Realicé una entrevista para la revista ¡Ahora! a Asdrúbal Domínguez y Cayetano Rodríguez del Prado que retornaban de un periplo por la entonces URSS y la China de Mao, retratados ambos con el Gran Timonel, excluyendo adrede a Ylánder Selig, iniciándome en ese género del periodismo, guiado por Molina, que era subdirector de El Caribe.

Laboré con Molina en 1966 dirigiendo la revista agropecuaria La Campiña, de su propiedad, y ganaba más de RD$400 mensual, cuando en 1971 me convidó mi inolvidable y viejo afecto a Luis Manuel Matos Sánchez, (Manelo), administrador de Listín Diario y Última Hora, para dirigir el departamento comercial del vespertino, ofreciéndome el doble de La Campiña, situación que expuse a Molina, que comprendió, y los afectos quedaron anudados siempre.
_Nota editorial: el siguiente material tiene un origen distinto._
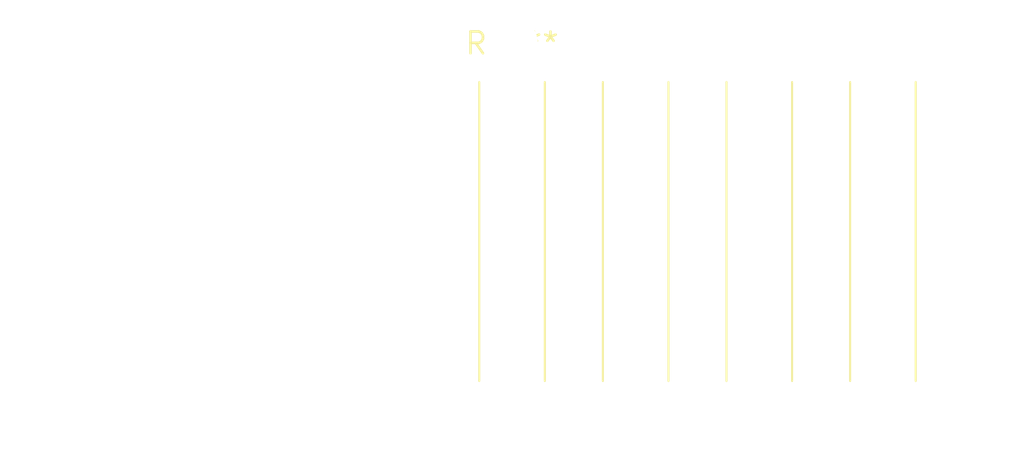
<source format=kicad_pcb>
(kicad_pcb (version 20240108) (generator pcbnew)

  (general
    (thickness 1.6)
  )

  (paper "A4")
  (layers
    (0 "F.Cu" signal)
    (31 "B.Cu" signal)
    (32 "B.Adhes" user "B.Adhesive")
    (33 "F.Adhes" user "F.Adhesive")
    (34 "B.Paste" user)
    (35 "F.Paste" user)
    (36 "B.SilkS" user "B.Silkscreen")
    (37 "F.SilkS" user "F.Silkscreen")
    (38 "B.Mask" user)
    (39 "F.Mask" user)
    (40 "Dwgs.User" user "User.Drawings")
    (41 "Cmts.User" user "User.Comments")
    (42 "Eco1.User" user "User.Eco1")
    (43 "Eco2.User" user "User.Eco2")
    (44 "Edge.Cuts" user)
    (45 "Margin" user)
    (46 "B.CrtYd" user "B.Courtyard")
    (47 "F.CrtYd" user "F.Courtyard")
    (48 "B.Fab" user)
    (49 "F.Fab" user)
    (50 "User.1" user)
    (51 "User.2" user)
    (52 "User.3" user)
    (53 "User.4" user)
    (54 "User.5" user)
    (55 "User.6" user)
    (56 "User.7" user)
    (57 "User.8" user)
    (58 "User.9" user)
  )

  (setup
    (pad_to_mask_clearance 0)
    (pcbplotparams
      (layerselection 0x00010fc_ffffffff)
      (plot_on_all_layers_selection 0x0000000_00000000)
      (disableapertmacros false)
      (usegerberextensions false)
      (usegerberattributes false)
      (usegerberadvancedattributes false)
      (creategerberjobfile false)
      (dashed_line_dash_ratio 12.000000)
      (dashed_line_gap_ratio 3.000000)
      (svgprecision 4)
      (plotframeref false)
      (viasonmask false)
      (mode 1)
      (useauxorigin false)
      (hpglpennumber 1)
      (hpglpenspeed 20)
      (hpglpendiameter 15.000000)
      (dxfpolygonmode false)
      (dxfimperialunits false)
      (dxfusepcbnewfont false)
      (psnegative false)
      (psa4output false)
      (plotreference false)
      (plotvalue false)
      (plotinvisibletext false)
      (sketchpadsonfab false)
      (subtractmaskfromsilk false)
      (outputformat 1)
      (mirror false)
      (drillshape 1)
      (scaleselection 1)
      (outputdirectory "")
    )
  )

  (net 0 "")

  (footprint "SolderWire-2.5sqmm_1x04_P7.2mm_D2.4mm_OD3.6mm_Relief" (layer "F.Cu") (at 0 0))

)

</source>
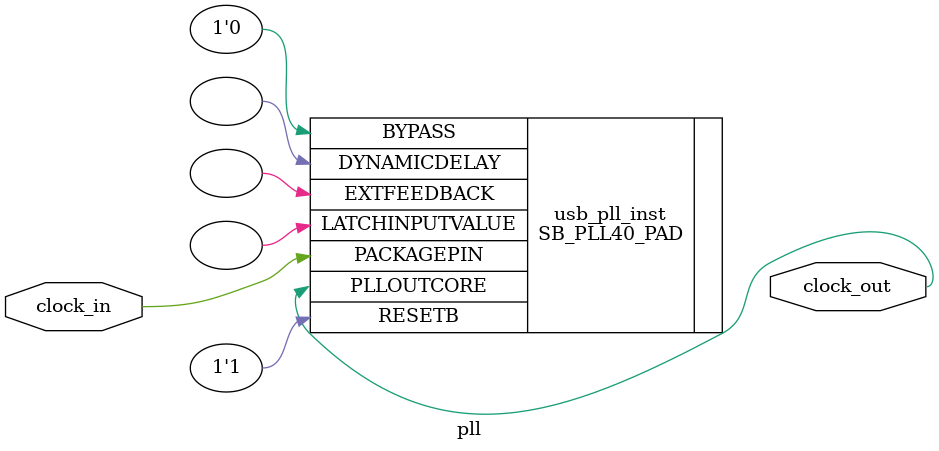
<source format=v>
module pll(
    input clock_in,
    output clock_out
);
 
    SB_PLL40_PAD #(
    .FEEDBACK_PATH("SIMPLE"),
    .FEEDBACK_PATH("SIMPLE"),
`include "pll_settings.txt"
    ,
    .FEEDBACK_PATH("SIMPLE"),
    .DELAY_ADJUSTMENT_MODE_FEEDBACK("FIXED"),
    .FDA_FEEDBACK(4'b0000),
    .DELAY_ADJUSTMENT_MODE_RELATIVE("FIXED"),
    .FDA_RELATIVE(4'b0000),
    .SHIFTREG_DIV_MODE(2'b00),
    .PLLOUT_SELECT("GENCLK"),
    .ENABLE_ICEGATE(1'b0)
    ) usb_pll_inst (
    .PACKAGEPIN(clock_in),
    .PLLOUTCORE(clock_out),
    //.PLLOUTGLOBAL(),
    .EXTFEEDBACK(),
    .DYNAMICDELAY(),
    .RESETB(1'b1),
    .BYPASS(1'b0),
    .LATCHINPUTVALUE(),
    //.LOCK(),
    //.SDI(),
    //.SDO(),
    //.SCLK()
    );

endmodule
</source>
Visitaba siempre su despacho en la San Martín 236, hasta días antes de su desvanecimiento definitivo, y aprendí con su sapiencia, experiencia, valor personal, coraje, mesura y honestidad, tanto, como si fuesen cátedras universitarias, que dimensioné con Ornes, Herrera, Pieter, Curiel, Radhamés y Cuchito, mis grandes maestros y faros en el difícil trayecto de informar “sin temor ni favor”.
Molina fundó la gran revista ¡Ahora!; el primer vespertino, El Nacional; dirigió los diarios El Caribe; Listín Diario, El Día y El Nacional, record inigualado hasta hoy. Pergeñó por la defensa de la libertad de expresión en los cenáculos de la SIP y aquí, como ningún periodista dominicano, usufructuando con ardor unigénito, el mayor legado del ajusticiamiento del generalísimo Rafael Leónidas Trujillo, identificado en el inicio del ejercicio de la disensión.

En el crepúsculo del vivaque insomne de un ícono del periodismo, como Uncas, el Último Mohicano de la tribu Chingahuguk, protagonista de la novela indigenista del mismo nombre de Fenimore Cooper, sacudo el lienzo sobre la fogata, para difundir los humos que propalan el ascenso a las potestades arcanas divinas, en las paraderas infinitas de las alturas, el espíritu de un periodista excepcional, un afecto singular, un ser humano extraordinario, un familiar completo, y un ciudadano ejemplar.
¡Ay, como me duele y compunge expandir estos humos excelsos! ¡Ay, si todos fuésemos como Rafael Molina Morillo! ¡Qué tesoro de legado y que compromiso envarado honrar!